Did I say something about not buying anymore swimsuits?! Oh dear! These were just too irresistable. These really will be it for now (until the next time that is!). The last one is by Rose Marie Reid. I read some more of my book about her over the weekend. The more I read the more I admire her. She sounds like a real hard worker with a strong inner determination. As a child Rose Marie worked hard with her mother doing anything she could to help the family survive financially. She worked in the fields on their farm and at one time was given chicken feed to eat as there was nothing else for them. The family tried several businesses including farming, chicken raising, sewing, beauty therapy, and art. Her father was heavily involved in the mormon church and wasn't a business man. It was left to the women to try and raise revenue for them to survive. This gave Rose Marie a strong work ethic and she felt a great sense of responsibility. She married young but divorced young too as she had married for the wrong reasons although she did remain friends with her first husband. She later met another man who she married for love but it seems he did not treat her with the respect she deserved. She lived in Canada with him and it was then that she began to design swimsuits. This was around the time of the 1930s when most swimsuits were made of wool and she designed something for her husband to swim better in. From then on her business grew and grew and she became one of the best selling swimsuit designers in Canada. She made gorgeous swimsuits which flattered womens figures and she was a pioneer in using new fabrics like lastex.

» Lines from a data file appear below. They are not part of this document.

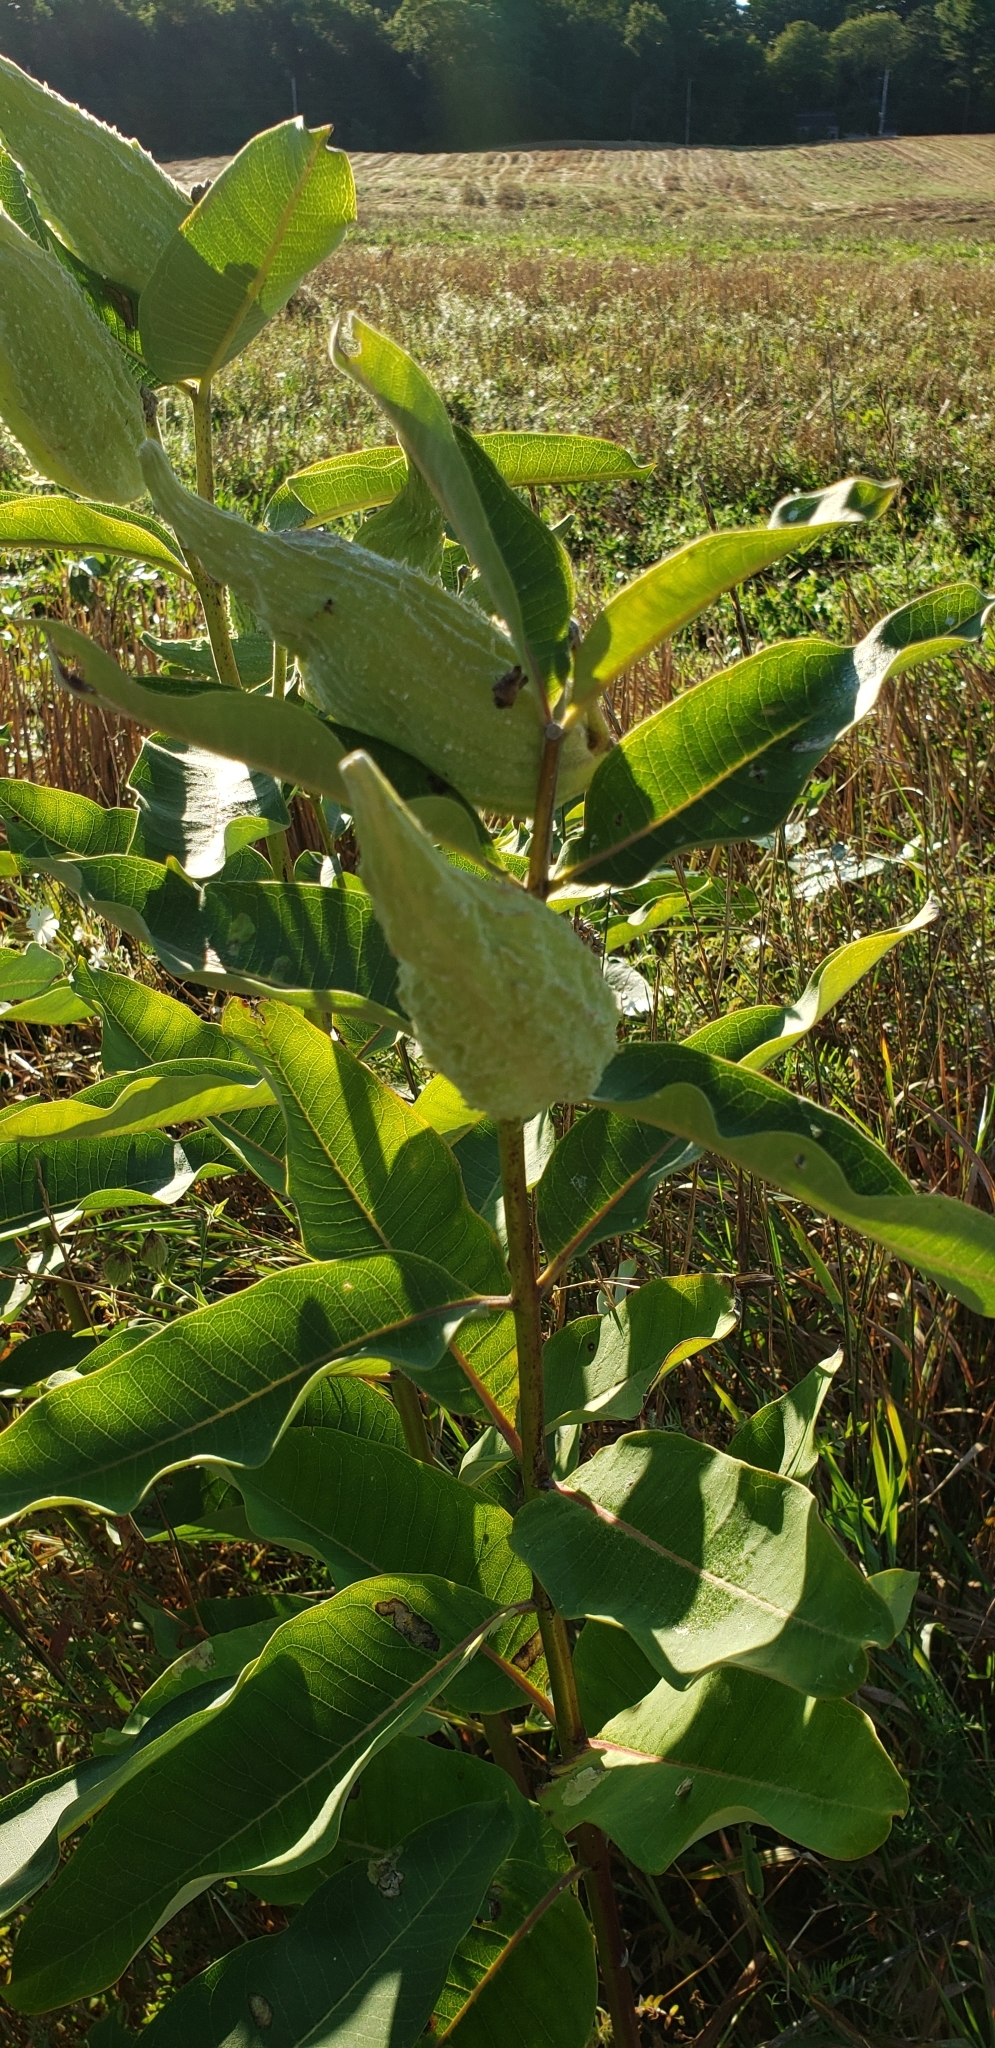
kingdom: Plantae
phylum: Tracheophyta
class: Magnoliopsida
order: Gentianales
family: Apocynaceae
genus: Asclepias
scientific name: Asclepias syriaca
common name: Common milkweed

She went on to have children but behind the scenes her husband put a lot of pressure on her to work and was at times aggressive towards her. She finally left him and soon after not only did he soon set up home with her best friend but he also wiped her out financially. Her inner strength at this time must have been amazing as she then became determined to crack the American swimsuit market to help her survive financially and to provide for her family. At the time the American market was dominated by Catalina, Cole of California and Jantzen. Everyone she approached just told her how impossible it would be - there wasn't a premises, there wasn't any sewing machines, there wasn't any fabric etc. But Rose Marie was a woman who wouldn't take 'No' for an answer. If someone told her something was impossible she would find a way to prove them wrong. She went to Canada to the sewing machine manufacturer and refused to leave until they provided her with the machines she needed.
This is about how far I have got in the book. The more I read the more I admire her. I have to remember too that this was back in the 1930s/40s, during wartime when things were rationed, fabric was used for making parachutes and pre women lib days. I look forward to finding out how she cracked America. Even today people say her swimsuits are the best. What a woman!